Exercise requirements
a - Do the following statements agree with the holmium nitride text? (i) The copper crucible serves as the cathode. (ii) The gas mixture in the furnace is 80% nitrogen and 20% argon. (iii) Holmium nitride is a binary compound of holmium and oxygen. For each, answer yes or no and quote the words of the text that decide it.
b - Can you sum up the holmium nitride text in two sentences?
c - Repeat the holmium nitride text word for word, starting with "Holmium nitride is" and going on through "can be employed.".

Source text

□ □ □ □ □ □ □

Holmium nitride
- Names: Other names holmium mononitride, azanylidyneholmium

Identifiers
- CAS Number: 12029-81-1;
- 3D model (JSmol): Interactive image;
- ChemSpider: 21241596;
- ECHA InfoCard: 100.031.565
- EC Number: 234-736-0;
- PubChem CID: 82818;
- CompTox Dashboard (EPA): DTXSID401314878;

Properties
- Chemical formula: HoN
- Molar mass: 178.937 g·mol^{−1}
- Density: 10.6 g/cm^{3}

= Holmium nitride =

Holmium nitride is a binary inorganic compound of holmium and nitrogen with the chemical formula HoN.

==Synthesis==
To produce holmium nitride nanoparticles, a plasma arc discharge technique can be employed.

In this process, holmium granules are placed in a copper crucible, which acts as the anode, while a tungsten cathode is used. Before starting, the furnace is evacuated, and this step is repeated twice to eliminate most of the air. Afterward, the furnace is filled with argon and nitrogen gas to a partial pressure of 4 kPa and a mixture ratio of 80% nitrogen to 20% argon.

□ □ □ □ □ □ □

Information shown
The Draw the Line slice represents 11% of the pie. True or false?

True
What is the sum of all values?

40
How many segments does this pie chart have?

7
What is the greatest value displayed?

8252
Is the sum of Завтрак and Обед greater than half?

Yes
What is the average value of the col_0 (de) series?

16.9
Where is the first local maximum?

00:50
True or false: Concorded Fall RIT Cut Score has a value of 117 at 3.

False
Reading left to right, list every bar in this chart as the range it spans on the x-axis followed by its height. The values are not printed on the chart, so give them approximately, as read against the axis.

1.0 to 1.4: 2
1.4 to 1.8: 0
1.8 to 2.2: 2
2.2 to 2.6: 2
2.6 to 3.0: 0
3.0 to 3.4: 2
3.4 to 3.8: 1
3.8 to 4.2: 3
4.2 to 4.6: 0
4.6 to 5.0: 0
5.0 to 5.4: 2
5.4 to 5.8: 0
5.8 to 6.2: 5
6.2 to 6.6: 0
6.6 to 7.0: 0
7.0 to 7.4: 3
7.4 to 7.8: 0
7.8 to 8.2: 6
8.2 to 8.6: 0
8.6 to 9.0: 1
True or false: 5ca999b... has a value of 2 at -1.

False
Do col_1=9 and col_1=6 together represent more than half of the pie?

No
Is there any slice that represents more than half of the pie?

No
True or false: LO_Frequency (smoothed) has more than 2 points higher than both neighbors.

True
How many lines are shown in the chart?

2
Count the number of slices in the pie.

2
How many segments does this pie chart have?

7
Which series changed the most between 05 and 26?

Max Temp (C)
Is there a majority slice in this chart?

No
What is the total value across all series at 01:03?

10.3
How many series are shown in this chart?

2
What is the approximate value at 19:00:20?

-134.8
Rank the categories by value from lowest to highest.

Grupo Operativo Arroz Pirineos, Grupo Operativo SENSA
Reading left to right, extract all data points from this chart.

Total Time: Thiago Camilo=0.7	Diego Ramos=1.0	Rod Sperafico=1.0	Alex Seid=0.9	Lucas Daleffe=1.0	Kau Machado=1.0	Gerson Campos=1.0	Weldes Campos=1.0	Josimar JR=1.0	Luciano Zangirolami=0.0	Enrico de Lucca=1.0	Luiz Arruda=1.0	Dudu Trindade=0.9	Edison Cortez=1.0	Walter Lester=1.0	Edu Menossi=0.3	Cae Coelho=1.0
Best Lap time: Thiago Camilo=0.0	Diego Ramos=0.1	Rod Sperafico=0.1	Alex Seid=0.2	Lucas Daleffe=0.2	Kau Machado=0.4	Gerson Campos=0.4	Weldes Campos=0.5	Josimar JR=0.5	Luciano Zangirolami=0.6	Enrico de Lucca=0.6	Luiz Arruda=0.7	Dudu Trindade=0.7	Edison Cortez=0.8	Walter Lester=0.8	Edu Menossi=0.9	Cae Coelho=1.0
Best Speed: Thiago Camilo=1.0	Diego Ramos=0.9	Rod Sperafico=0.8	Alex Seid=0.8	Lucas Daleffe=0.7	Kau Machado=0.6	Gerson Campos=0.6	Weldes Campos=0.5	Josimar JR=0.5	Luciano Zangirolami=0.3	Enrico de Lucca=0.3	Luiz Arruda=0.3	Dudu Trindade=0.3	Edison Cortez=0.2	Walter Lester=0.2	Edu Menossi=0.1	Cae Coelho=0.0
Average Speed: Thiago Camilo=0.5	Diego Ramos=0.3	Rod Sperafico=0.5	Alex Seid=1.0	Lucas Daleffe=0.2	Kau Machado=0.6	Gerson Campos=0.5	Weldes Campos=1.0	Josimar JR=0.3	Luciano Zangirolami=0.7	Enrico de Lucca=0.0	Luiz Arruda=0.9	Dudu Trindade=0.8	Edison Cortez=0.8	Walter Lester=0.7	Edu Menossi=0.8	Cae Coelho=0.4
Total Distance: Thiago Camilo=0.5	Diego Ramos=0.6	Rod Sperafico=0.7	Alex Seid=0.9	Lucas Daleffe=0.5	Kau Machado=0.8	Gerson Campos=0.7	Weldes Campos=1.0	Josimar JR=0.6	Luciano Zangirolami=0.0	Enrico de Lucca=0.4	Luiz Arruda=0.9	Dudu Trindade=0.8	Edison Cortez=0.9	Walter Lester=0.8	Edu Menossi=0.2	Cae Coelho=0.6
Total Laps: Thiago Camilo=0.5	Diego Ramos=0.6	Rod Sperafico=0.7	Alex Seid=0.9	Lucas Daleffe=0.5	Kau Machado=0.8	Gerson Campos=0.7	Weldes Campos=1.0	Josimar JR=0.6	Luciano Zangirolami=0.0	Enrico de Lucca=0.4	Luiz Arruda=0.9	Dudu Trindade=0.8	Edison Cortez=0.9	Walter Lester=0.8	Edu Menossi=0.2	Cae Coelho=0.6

□ □ □ □ □ □ □

Responses in order
a -
(i) No: "a copper crucible, which acts as the anode"
(ii) Yes: "a mixture ratio of 80% nitrogen to 20% argon"
(iii) No: "a binary inorganic compound of holmium and nitrogen"

b - Holmium nitride is a binary inorganic compound of holmium and nitrogen with the formula HoN. Its nanoparticles can be made by plasma arc discharge: holmium granules sit in a copper crucible anode opposite a tungsten cathode, and the furnace is evacuated and then filled with 80% nitrogen and 20% argon to a partial pressure of 4 kPa.

c -
Holmium nitride is a binary inorganic compound of holmium and nitrogen with the chemical formula HoN.

==Synthesis==
To produce holmium nitride nanoparticles, a plasma arc discharge technique can be employed.